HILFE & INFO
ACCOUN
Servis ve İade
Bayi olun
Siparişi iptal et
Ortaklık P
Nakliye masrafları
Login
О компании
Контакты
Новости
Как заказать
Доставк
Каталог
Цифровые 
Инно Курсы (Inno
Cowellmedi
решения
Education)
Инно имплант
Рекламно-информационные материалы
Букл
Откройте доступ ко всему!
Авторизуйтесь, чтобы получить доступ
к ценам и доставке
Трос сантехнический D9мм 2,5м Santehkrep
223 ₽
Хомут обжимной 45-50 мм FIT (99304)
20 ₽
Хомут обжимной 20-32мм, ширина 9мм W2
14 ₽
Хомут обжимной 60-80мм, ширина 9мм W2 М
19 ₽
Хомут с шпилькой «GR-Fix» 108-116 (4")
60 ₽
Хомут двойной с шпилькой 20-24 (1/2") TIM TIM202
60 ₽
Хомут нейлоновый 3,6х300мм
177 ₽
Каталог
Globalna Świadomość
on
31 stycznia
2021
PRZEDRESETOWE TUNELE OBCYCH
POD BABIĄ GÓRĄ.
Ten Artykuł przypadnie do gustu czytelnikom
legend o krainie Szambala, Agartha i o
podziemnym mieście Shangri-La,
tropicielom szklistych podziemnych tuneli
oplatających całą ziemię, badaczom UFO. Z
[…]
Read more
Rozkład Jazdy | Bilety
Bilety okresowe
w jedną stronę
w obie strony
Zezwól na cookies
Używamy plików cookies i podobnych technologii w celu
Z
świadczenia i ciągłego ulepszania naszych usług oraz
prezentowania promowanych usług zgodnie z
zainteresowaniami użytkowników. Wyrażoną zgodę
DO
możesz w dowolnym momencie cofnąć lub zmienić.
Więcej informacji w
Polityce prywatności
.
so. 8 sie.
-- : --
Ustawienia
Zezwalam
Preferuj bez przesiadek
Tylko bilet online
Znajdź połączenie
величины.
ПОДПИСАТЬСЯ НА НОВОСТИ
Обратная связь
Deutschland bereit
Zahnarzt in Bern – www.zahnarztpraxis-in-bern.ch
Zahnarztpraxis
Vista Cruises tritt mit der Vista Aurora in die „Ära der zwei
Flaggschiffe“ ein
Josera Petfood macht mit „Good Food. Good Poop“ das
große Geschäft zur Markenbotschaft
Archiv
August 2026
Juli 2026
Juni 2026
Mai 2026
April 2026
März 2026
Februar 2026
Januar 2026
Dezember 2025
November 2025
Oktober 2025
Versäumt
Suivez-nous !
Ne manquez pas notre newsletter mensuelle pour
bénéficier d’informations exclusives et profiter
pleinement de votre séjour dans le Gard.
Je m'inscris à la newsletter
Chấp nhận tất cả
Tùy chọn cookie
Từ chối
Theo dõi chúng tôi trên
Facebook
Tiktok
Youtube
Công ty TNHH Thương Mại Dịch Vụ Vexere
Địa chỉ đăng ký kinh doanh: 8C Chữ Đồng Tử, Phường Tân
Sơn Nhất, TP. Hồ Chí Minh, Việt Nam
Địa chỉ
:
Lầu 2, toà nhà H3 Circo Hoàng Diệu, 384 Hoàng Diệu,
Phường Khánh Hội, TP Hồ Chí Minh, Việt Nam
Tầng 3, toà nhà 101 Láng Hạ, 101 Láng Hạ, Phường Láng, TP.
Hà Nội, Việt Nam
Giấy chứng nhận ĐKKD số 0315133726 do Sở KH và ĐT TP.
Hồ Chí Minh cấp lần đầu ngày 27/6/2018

*TRY IT*:
Copy each line above containing the string "usług".

*RESPONSE FOR THIS EXERCISE*:
świadczenia i ciągłego ulepszania naszych usług oraz
prezentowania promowanych usług zgodnie z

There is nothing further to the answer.